I couldn’t separate myself from either of the lead characters, Randal and Jeffrey, two no-good junkies who meet in a Dr. Drew-like celebrity rehab and decide to make bank on a supposed sex tape featuring Sharon Tate before the Manson Murders in 1969. Yep, that, there is their ticket to life on easy street. The absurd set-up only leads to the most delightful, screwed up imagining of an underground Los Angeles that O’Neill reminds us, even when obscured through his demented lens, isn’t so absurd at all.
As readers, we’re fascinated with the perverted, the wrong, and the ungodly. We also pray for redemption, realization and self-preservation. Not without a hitch or two, O’Neill gracefully combines the two with a story that is as revolting as it is beautiful, dirty as it is honest and sadistic as it is gentle.
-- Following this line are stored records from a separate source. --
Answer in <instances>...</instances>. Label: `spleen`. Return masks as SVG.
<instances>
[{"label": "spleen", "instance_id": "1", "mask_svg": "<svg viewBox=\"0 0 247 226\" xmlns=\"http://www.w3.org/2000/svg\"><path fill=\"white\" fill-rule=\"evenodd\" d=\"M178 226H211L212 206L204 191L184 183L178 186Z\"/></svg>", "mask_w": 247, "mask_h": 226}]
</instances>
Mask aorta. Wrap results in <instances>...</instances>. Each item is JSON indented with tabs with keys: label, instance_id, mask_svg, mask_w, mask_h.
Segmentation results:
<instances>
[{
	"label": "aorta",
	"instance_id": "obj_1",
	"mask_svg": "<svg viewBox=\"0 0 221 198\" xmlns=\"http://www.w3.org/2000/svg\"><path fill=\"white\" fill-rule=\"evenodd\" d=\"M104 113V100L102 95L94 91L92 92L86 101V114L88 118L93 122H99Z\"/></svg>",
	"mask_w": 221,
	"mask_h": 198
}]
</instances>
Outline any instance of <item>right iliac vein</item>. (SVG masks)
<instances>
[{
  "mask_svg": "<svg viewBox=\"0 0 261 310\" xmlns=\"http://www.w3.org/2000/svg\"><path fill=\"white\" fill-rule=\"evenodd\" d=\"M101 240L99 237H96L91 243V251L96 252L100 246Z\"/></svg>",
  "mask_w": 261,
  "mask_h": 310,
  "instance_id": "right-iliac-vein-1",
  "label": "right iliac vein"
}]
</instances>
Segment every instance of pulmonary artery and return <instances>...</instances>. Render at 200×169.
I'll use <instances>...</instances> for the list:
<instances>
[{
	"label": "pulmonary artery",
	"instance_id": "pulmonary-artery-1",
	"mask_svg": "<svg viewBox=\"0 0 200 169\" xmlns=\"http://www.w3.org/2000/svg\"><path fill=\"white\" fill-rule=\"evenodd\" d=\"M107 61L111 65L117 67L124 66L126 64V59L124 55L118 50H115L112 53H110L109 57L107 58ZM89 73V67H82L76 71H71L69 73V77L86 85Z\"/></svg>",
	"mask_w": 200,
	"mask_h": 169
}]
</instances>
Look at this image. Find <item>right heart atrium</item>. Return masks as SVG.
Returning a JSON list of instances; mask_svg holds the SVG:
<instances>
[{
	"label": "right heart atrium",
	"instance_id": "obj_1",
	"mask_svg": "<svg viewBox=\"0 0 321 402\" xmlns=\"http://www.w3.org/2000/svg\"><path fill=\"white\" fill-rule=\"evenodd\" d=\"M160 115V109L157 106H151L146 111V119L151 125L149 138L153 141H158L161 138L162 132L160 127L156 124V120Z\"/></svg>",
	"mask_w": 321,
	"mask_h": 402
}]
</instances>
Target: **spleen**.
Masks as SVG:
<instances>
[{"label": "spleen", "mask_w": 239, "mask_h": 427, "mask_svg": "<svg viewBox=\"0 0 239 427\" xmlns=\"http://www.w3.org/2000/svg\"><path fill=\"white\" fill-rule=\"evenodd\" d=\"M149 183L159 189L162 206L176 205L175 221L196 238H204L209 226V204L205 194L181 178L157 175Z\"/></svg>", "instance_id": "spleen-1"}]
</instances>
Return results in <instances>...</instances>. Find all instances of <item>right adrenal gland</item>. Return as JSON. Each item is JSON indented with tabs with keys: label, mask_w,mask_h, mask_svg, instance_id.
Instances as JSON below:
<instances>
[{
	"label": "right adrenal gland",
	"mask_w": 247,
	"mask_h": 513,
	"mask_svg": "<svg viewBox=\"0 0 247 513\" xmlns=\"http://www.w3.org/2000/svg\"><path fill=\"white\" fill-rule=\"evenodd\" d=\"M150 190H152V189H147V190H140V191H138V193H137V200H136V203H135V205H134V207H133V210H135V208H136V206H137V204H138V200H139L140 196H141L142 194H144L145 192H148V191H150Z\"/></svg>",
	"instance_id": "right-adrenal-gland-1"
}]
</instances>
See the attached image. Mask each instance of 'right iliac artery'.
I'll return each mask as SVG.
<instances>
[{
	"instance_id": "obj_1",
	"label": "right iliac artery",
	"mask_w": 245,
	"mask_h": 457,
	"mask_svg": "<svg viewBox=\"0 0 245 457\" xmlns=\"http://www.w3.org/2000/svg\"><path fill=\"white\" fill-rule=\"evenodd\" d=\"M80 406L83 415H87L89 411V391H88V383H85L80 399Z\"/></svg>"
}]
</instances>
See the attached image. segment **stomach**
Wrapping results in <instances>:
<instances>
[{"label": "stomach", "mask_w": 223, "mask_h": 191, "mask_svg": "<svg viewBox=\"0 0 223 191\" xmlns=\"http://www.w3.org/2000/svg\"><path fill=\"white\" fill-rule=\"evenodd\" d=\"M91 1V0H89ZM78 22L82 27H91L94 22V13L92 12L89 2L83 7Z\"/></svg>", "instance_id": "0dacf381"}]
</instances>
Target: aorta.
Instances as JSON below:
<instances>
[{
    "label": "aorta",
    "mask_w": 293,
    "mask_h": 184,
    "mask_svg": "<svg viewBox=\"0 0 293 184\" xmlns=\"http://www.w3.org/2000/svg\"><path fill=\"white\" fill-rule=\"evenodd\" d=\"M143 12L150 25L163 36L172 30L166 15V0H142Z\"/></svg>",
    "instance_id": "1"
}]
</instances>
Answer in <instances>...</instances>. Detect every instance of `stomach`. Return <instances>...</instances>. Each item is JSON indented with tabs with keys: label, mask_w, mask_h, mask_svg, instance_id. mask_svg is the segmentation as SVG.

Sick City sparkles acid rain fairy dust over the reader—his captive audience (me) shaking in my shackles demanding more, more, MORE! When there was no more, I cried and then slept a precious, baby sleep, awaiting my next neo-noir challenge, Jerry Stahl’s Pain Killers. I won’t go into it here, but it is so awesome. SO awesome.
The first noir movement really took hold around the time of the Great Depression. Is it a stretch to say that maybe this depression, which is very great, indeed, has sparked a new interest in the noir? New challenges, new shenanigans?
What it is about the noir and its current revival, or so it seems? Am I making this “revival” up or has it always been there? I think it’s all about desperation and what we wouldn’t do for what we want and need. Especially in this “economic climate,” (and I put that in quotes because I am so sick of hearing the phrase), where’s a literary buff to turn? The first noir movement really took hold around the time of the Great Depression. Is it a stretch to say that maybe this depression, which is very great, indeed, has sparked a new interest in the noir? New challenges, new shenanigans?
Writers like O’Neill and Stahl, both ex-junkies, knew a different world than many of their readers, perhaps. Others, like me, follow them because I can relate to some part of their journey—some part of the desperation—there it is again—that begets a hardboiled novel. But these novels have heart in a way that some of the oldies but goodies don’t. How can I say the older ones have no heart? All stories have heart or else they would be rubbish! To this, I say you’re right. A story is incapable of being whole without one.
What I believe is that O’Neill’s novel not only showed me the suggestion, even a mere chalk outline of a heart. He showed me one bloody, beating upon a table, begging to be crushed, to be made malfunctioned machine. He asked me to hold it while he shot some dope and keep it for the ride until I could place it safely back inside his character’s bloodless face. It made me wonder how surgeons feel, holding peoples’ hearts in their hands as they beat and sputter.
Tony O’Neill’s Sick City is sick indeed and oh so exhilarating. For a Midwesterner-turned-New Yorker, I didn’t need to know L.A. to know that no matter where you are, the noir landscape is, well, a neon kind of black. It is in the darkness we thrill us and are so thrilled in return. And THAT is the messed-up exquisiteness of the noir, whether you go with a Carver or an O’Neill. Or A Stahl. Read the Stahl too.